When I wrote the “Mentoring by FabMob” white paper, I was already hinting at an example of use of mentoring to facilitate the cultural integration in the case of acquisition of a new entity. I do not wish to go into the well documented difficulties that large companies face when they are merging or acquiring, how people issues come into play, and how the integration of different ways of working, thinking, communicating can put a real spanner in the works. Even though we all know it is a challenge, still very little M&A really work on the cultural aspect, and very little use mentoring as a tool for creating real human connections for a faster blend of cultures.

Culture shift mentoring is one way to get people to really know each other (because it is over at least 6 months), not just having a one-off event where everyone is in the same room and builds a boat together. This form of mentoring allows for mutual discovery in a non-hierarchical relationship, hence getting rid of most of the political games that may be present early on during M&A.

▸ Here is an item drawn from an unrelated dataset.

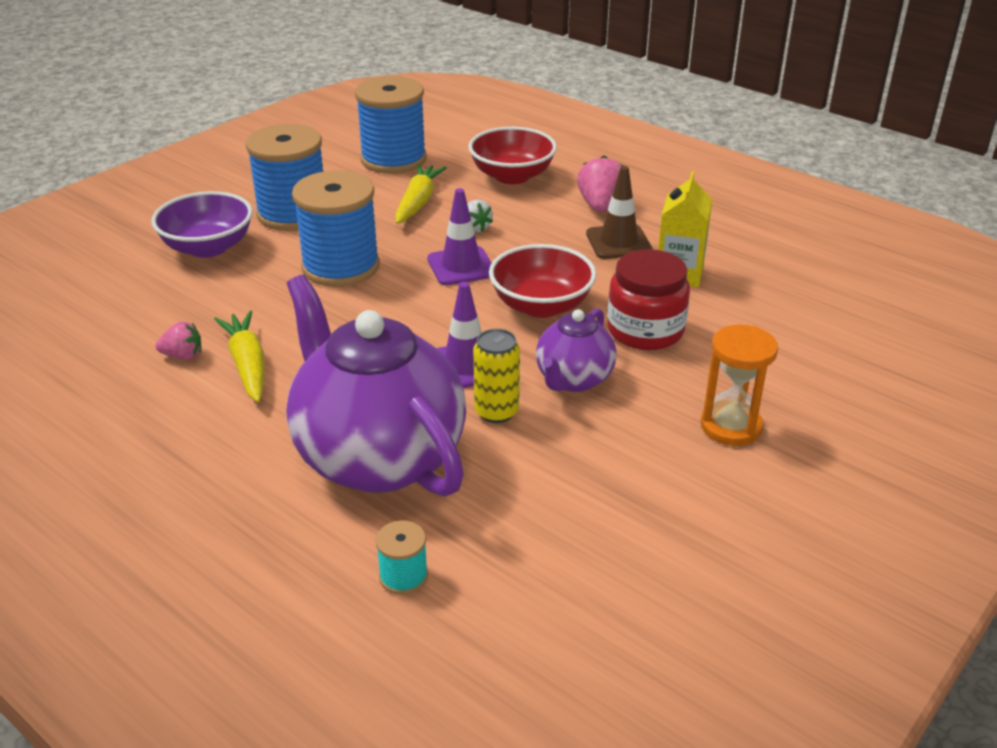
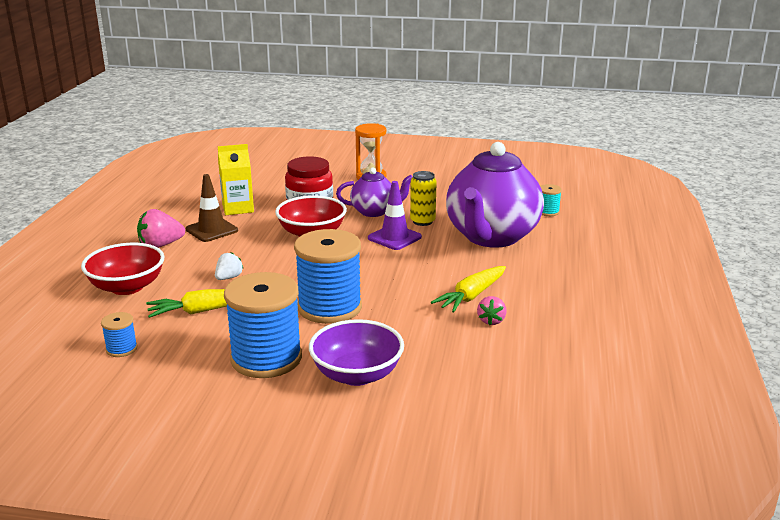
camera: 120 degrees left, 10 degrees down
(183, 356) = (491, 320): pink strawberry -> pink strawberry turned 135 degrees counterclockwise
(393, 159) = (121, 349): blue spool -> blue spool, size x0.44
(461, 266) = (288, 267): purple traffic cone -> none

The spirit of a culture shift mentoring programme is more about creating an evolving culture, rather than imposing the dominant one. Benefiting from all integrated cultures takes time and adjustments, but is well worth the investment.

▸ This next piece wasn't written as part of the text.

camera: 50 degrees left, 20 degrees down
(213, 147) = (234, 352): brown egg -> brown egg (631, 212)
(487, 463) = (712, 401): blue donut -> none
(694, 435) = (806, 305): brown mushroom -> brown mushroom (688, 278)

There are various scenarios possible of course, but the two examples here (translated from the whitepaper) give an idea of how it works:

  1. Teams in Asia have been experimenting and proving a new business model in recent years with their market and not only learning to operate but also thinking about the customer relationship in a different way. They will be able to mentor teams in Europe to help them transition to these new ways of thinking about their market. While not exactly cloning practices, mentoring seeks to help teams think differently and learn from colleagues in Asia.
  2. Following a new business acquisition, as Renault did with Intel for example, it is necessary to accelerate on-boarding and capitalize on cultural differences to integrate them into the global culture. The idea here is not to impose one culture over the other but to welcome the culture of the other to evolve the global one. Mentoring is called “mutual” and promotes mutual discovery for faster integration of best practices and mindsets. In their role as mentees, teams define learning objectives and in their role of mentors, they share their experiences.

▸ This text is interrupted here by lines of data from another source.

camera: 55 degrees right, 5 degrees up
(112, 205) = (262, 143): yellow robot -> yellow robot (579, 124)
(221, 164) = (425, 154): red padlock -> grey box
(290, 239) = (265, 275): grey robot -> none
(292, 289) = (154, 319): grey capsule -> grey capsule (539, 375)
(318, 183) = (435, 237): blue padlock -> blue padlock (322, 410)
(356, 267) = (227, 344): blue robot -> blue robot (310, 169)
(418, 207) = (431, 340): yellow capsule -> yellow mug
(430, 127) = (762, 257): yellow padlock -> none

Mentoring is here a vector for better dissemination of internal collective intelligence.

However, and especially in the acquisition scenario, there are critical pitfalls to avoid :

  • If the mentors belong only to the culture of the parent company, or the most important structure in size, the on-boarding is biased and called “colonialist”. It is therefore essential to have a balance between the two cultures for a real mutual discovery.
  • Also to think that the simple matching of pairs is enough is an error. The pairs need to set goals and make a simple and short reporting on their learning to better raise awareness and share with their peers. Since mentoring is based on informal discussions, learning can sometimes be subtle and profound, but not necessarily conscious. The “reporting” periodically allows to crystallize the achievements, but also to spread the mutual discoveries to a wider population. Hence not all people in the company need to participate in the CS mentoring programme, just a critical mass of people who will become ambassadors for the new culture.

In the white paper, I go on explaining some key operational activities such as matching mentors and mentees, or measuring ROIS, to ensure the culture shift mentoring programme is well designed, implemented and supported. But from experience, I can say that each programme should be tailored to the company culture(s), strategic intent and specific context, as each M&A is unique.